> _ASSIGNMENT_
Below are records; please set down exactly the lines from the first through the one containing "left shoulder: (98, 151, 0)".

Body or hand keypoint data:
####

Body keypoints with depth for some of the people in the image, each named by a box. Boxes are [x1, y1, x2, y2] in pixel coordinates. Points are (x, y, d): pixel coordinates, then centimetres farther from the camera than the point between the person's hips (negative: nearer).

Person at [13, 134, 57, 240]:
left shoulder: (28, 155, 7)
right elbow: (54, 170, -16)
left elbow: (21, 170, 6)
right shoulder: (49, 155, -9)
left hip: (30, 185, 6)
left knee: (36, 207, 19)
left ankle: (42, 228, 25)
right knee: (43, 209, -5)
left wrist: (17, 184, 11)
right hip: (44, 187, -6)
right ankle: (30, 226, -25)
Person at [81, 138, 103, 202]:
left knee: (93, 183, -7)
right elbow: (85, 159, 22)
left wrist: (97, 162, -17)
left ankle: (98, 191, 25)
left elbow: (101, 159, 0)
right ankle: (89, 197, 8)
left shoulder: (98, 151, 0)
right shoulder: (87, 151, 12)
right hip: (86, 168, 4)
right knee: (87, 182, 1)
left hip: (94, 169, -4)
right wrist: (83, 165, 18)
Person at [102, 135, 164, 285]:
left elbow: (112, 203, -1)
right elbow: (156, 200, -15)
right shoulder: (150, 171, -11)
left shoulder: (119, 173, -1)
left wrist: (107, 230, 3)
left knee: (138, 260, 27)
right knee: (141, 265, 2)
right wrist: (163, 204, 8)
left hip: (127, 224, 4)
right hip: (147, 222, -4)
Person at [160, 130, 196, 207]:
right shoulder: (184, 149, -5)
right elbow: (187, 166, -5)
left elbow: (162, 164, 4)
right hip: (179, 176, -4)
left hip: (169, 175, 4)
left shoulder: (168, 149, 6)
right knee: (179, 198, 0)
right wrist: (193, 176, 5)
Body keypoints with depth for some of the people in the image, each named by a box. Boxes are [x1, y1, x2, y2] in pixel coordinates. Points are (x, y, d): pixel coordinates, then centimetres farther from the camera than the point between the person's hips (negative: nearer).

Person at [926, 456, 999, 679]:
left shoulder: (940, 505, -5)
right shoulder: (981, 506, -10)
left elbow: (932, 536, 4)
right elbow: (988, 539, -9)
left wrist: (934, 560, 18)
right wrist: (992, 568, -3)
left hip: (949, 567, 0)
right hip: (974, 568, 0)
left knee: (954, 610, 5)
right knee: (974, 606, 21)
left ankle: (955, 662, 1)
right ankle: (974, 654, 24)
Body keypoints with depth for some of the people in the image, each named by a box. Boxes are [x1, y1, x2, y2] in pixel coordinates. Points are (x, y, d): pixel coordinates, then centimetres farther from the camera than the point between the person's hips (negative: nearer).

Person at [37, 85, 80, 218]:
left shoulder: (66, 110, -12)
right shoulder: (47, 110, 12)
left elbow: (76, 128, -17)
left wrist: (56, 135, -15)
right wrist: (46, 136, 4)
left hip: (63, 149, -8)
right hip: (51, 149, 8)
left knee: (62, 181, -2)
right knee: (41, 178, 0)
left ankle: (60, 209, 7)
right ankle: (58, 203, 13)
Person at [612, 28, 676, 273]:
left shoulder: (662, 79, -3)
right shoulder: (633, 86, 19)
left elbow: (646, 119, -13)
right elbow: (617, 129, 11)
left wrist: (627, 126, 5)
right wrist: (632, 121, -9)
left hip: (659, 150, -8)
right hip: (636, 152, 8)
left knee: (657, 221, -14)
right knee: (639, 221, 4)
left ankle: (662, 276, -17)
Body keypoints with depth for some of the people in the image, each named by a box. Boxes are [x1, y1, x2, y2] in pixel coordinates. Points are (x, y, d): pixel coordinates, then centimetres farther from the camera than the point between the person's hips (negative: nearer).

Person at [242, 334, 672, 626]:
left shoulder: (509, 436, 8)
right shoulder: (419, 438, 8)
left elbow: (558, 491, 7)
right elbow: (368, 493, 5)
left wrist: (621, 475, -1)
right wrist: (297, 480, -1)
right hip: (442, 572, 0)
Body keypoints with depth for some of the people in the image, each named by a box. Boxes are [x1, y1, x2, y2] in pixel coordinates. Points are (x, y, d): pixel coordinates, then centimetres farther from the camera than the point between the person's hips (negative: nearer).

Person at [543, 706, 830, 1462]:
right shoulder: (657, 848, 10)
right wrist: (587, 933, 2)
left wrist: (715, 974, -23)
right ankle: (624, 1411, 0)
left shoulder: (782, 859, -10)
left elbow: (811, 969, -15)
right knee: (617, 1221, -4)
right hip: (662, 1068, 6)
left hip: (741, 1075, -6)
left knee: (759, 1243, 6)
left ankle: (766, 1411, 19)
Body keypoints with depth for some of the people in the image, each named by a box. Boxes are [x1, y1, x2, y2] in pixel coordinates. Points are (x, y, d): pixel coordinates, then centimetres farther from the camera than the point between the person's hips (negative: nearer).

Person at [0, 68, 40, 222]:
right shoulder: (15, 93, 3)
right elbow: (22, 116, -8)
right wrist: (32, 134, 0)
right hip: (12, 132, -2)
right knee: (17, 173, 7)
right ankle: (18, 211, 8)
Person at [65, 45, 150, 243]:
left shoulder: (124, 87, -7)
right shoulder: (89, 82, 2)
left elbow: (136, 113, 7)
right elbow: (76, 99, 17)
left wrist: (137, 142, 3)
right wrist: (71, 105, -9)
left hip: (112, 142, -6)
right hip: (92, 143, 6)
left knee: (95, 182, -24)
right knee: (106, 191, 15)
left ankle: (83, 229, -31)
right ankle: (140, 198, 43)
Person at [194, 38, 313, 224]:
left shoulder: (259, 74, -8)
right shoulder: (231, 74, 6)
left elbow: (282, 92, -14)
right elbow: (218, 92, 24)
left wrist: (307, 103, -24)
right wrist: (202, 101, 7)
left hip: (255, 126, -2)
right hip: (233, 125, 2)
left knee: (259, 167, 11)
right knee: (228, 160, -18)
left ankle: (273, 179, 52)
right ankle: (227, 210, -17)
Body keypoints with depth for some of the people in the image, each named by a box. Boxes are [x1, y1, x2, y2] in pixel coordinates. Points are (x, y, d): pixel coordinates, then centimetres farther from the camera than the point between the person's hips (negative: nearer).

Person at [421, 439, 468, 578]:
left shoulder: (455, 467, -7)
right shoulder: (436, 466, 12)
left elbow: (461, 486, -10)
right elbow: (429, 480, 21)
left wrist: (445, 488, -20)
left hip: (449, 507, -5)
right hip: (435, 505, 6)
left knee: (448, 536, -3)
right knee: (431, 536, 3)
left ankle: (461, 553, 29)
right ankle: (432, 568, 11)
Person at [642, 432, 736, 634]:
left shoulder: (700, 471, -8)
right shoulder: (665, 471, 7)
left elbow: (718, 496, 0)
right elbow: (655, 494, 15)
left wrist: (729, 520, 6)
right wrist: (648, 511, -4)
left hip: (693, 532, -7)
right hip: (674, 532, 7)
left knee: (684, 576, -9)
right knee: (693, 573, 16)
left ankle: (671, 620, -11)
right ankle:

####

> _ANSWER_
Body keypoints with depth for some of the people in the image, each named by a box. Boxes are [x1, y1, x2, y2] in pixel coordinates. Points are (x, y, d): pixel coordinates, then centimetres farther from the camera than the point between the person's hips (negative: nearer).

Person at [13, 134, 57, 240]:
left shoulder: (28, 155, 7)
right elbow: (54, 170, -16)
left elbow: (21, 170, 6)
right shoulder: (49, 155, -9)
left hip: (30, 185, 6)
left knee: (36, 207, 19)
left ankle: (42, 228, 25)
right knee: (43, 209, -5)
left wrist: (17, 184, 11)
right hip: (44, 187, -6)
right ankle: (30, 226, -25)
Person at [81, 138, 103, 202]:
left knee: (93, 183, -7)
right elbow: (85, 159, 22)
left wrist: (97, 162, -17)
left ankle: (98, 191, 25)
left elbow: (101, 159, 0)
right ankle: (89, 197, 8)
left shoulder: (98, 151, 0)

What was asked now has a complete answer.